December 29: Tour of Palos Verdes. This will be a moderately paced wankalong leaving the Malaga Cove fountains at 7:30 AM sharp for a more easily paced loop around the PV Peninsula. Everyone is invited, and like all good rides this one ends at a coffee shop, also in Malaga Cove. There’s plenty of parking if you’re driving. The route will follow the Donut Ride, but at a pace where you’re not hocking up a lung.
Jan 1: South Bay Holiday Ride. This ride goes off at promptly at 7:59:18 from the Center of the Known Universe, a/k/a CotKU, a/k/a Manhattan Beach Starbucks by the pier. It is a complete fredfest, and when the weather is good, which it will likely be on Wednesday, the ride can attract well over 200 alleged cyclists, all of whom will be surging and charging to get to the front so that they can promptly slow down. The festivities start on Mandeville Canyon Road, where the massive gaggle, which will have already shed a hundred riders up San Vicente, will lose another 175 or so riders as the pace hits warp speed up this 6-mile climb. So, if you’re reading this carefully, yes, you got it right. It’s an all-day pedal (70+ from PV) so that you can do an 18-minute effort with some very fast riders. The rest of the time you’ll be terrified for your life trying to avoid the tandems, in-line skaters, racquetball players, and freddies who are trying out their $15k Christmas rig for the very first time.

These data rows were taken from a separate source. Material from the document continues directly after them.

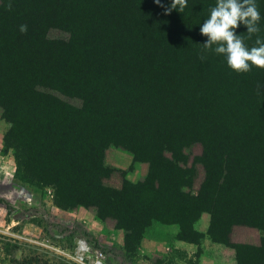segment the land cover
I'll return each instance as SVG.
<instances>
[{
  "label": "trees",
  "instance_id": "obj_1",
  "mask_svg": "<svg viewBox=\"0 0 264 264\" xmlns=\"http://www.w3.org/2000/svg\"><path fill=\"white\" fill-rule=\"evenodd\" d=\"M216 2L173 9L189 18L182 27L152 24L171 0H0L4 140L21 178L50 186L63 209L96 207L129 250L157 221L177 224L178 239L206 235L234 249L236 264H264V234L259 244L230 237L237 224L264 233V68L234 71L204 47L200 24ZM256 3L260 31L236 29L249 48L264 39V0ZM194 143L204 166L196 193L181 164ZM110 144L131 152L129 170L148 164L139 182L105 184L115 170L125 175L105 163ZM205 212L202 232L194 223Z\"/></svg>",
  "mask_w": 264,
  "mask_h": 264
},
{
  "label": "rangeland",
  "instance_id": "obj_2",
  "mask_svg": "<svg viewBox=\"0 0 264 264\" xmlns=\"http://www.w3.org/2000/svg\"><path fill=\"white\" fill-rule=\"evenodd\" d=\"M160 19L182 27L188 25L189 21L184 14L165 12L158 13L152 24L156 25ZM49 36L70 38L71 34L60 29H51ZM69 101L74 104L79 102L76 99ZM9 127L10 123L2 117L0 107V264H16L14 258H27V264H78L71 254L79 239L86 240L94 249H100L109 264H199L194 258L183 262L174 249L172 239L166 241L167 247L169 246L166 248L162 241V232L155 226L159 224L157 221H153L144 230L139 248L129 250L124 245L123 231L115 226L112 218H100L96 207L77 206L63 209L57 206L50 186L25 181L17 174L13 149H7L4 140ZM201 150L199 143L185 148L187 160L181 162L191 178L185 190L192 193L197 192L204 177V166L200 160ZM131 161L132 154L129 150L110 144L105 151V163L125 170V175L115 170L104 180L105 184L119 188L124 177L134 183L139 182L146 175L148 164L136 162L133 169L129 170ZM202 215L208 218L207 225H203L200 218L194 223L198 230L208 227L210 221L208 213ZM233 228L237 234L242 232V229L249 228V231L254 233L249 238L256 241L259 239V243V235L264 234L243 224L234 225ZM206 239L211 241L206 235L198 241L199 252L202 251ZM222 257L226 258L225 262L229 264L236 262L235 253Z\"/></svg>",
  "mask_w": 264,
  "mask_h": 264
},
{
  "label": "clouds",
  "instance_id": "obj_3",
  "mask_svg": "<svg viewBox=\"0 0 264 264\" xmlns=\"http://www.w3.org/2000/svg\"><path fill=\"white\" fill-rule=\"evenodd\" d=\"M155 2L160 4L161 0ZM187 6L188 0H171L165 12L173 9L182 12ZM260 19L256 0H217L209 16L200 24V33L207 37L203 45L216 54H223L234 71L248 72L253 65L264 68V39L258 36L255 41L258 46L249 48L236 33L241 25L246 26L250 37L258 33ZM21 31H26L25 25L21 26Z\"/></svg>",
  "mask_w": 264,
  "mask_h": 264
},
{
  "label": "crops",
  "instance_id": "obj_4",
  "mask_svg": "<svg viewBox=\"0 0 264 264\" xmlns=\"http://www.w3.org/2000/svg\"><path fill=\"white\" fill-rule=\"evenodd\" d=\"M200 218L201 221L203 220V225L207 223L208 218L206 217V215H202ZM155 226L162 232V241L163 243H165L166 248H169V246L167 247L168 244L166 241L168 239H172L171 242L173 243L174 249L177 253H179L178 257H180L183 262L190 261L191 258H194L198 261L199 264H229V262H225L227 261V259L222 257V255H234V251L229 247H226L219 243H214L212 241H209L208 239L205 240V243H203L202 245V251L199 252V244L177 238V233L179 231V226L177 224L159 223ZM206 227H204L200 231L206 232ZM251 235H254V233L252 231H249V228L242 229V232H240L239 234H237L236 231L234 232L233 228L230 237L231 241L233 242L258 244L259 239L256 241L249 238ZM260 237L261 235H259V238ZM232 264H236V262H233Z\"/></svg>",
  "mask_w": 264,
  "mask_h": 264
},
{
  "label": "built area",
  "instance_id": "obj_5",
  "mask_svg": "<svg viewBox=\"0 0 264 264\" xmlns=\"http://www.w3.org/2000/svg\"><path fill=\"white\" fill-rule=\"evenodd\" d=\"M71 257L78 264H109L106 255L100 249L90 247L84 239L76 242Z\"/></svg>",
  "mask_w": 264,
  "mask_h": 264
}]
</instances>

Jan. 1: North County Holiday Ride. This ride goes off not-so-promptly at 8:00 AM or 8:05 AM, leaving from RIDE Cyclery in Encinitas. What began as a friendly, welcoming way to get people to enjoy a holiday pedal together — modeled after the South Bay ride of the same name — has become a kind of low-watermark in vicious brutality. The ride eases along for about 20 minutes, and can have pretty big numbers depending on the weather, but as soon as the group hits the San Dieguitos climb, well, the effluent meets the rotating blades. This ride is not for the meek, the weak, or the fragile of ego, because your legs will get torn off and your sense of self-worth will be completely destroyed. Expect to spend a lot of time by yourself, wondering why you drove 100 miles at 5:00 AM to pedal, lost and broken, amidst the endless rollers of North County hell. The ride climbs up Lake Hodges, which invariably reduces the already reduced gathering into a final selection of ten or fifteen of the true strongmen and strong women of SoCal cycling. Make it to the top of this bad boy with the leaders and you’ll be rubbing shoulders with Tinstman, Rogers, Dahl, MMX, and a handful of other bloodthirsty warriors. The ride is quick and short; 60 miles finished by a graveside service.
Jan 1: Long Beach NYD Ride. If you’ve never ridden with 10,000 other freddies, this is your chance. A wilder, crazier, more reckless, bizarre, dangerous, flailing group of whackadoodles hasn’t gathered in one place since the last full session of Congress. It’s a hundred miles and the pace starts hot, shedding the freddies, until only the strong freddies are left. The ride goes south from Long Beach; check the ride route here. The ride finishes in San Diego, so you should be prepared to either ride 100 miles back, or have someone waiting to pick you up, or have money for a motel room, or belly up to the bar and start drinking. Enjoy, and stay alive, or at least in one piece.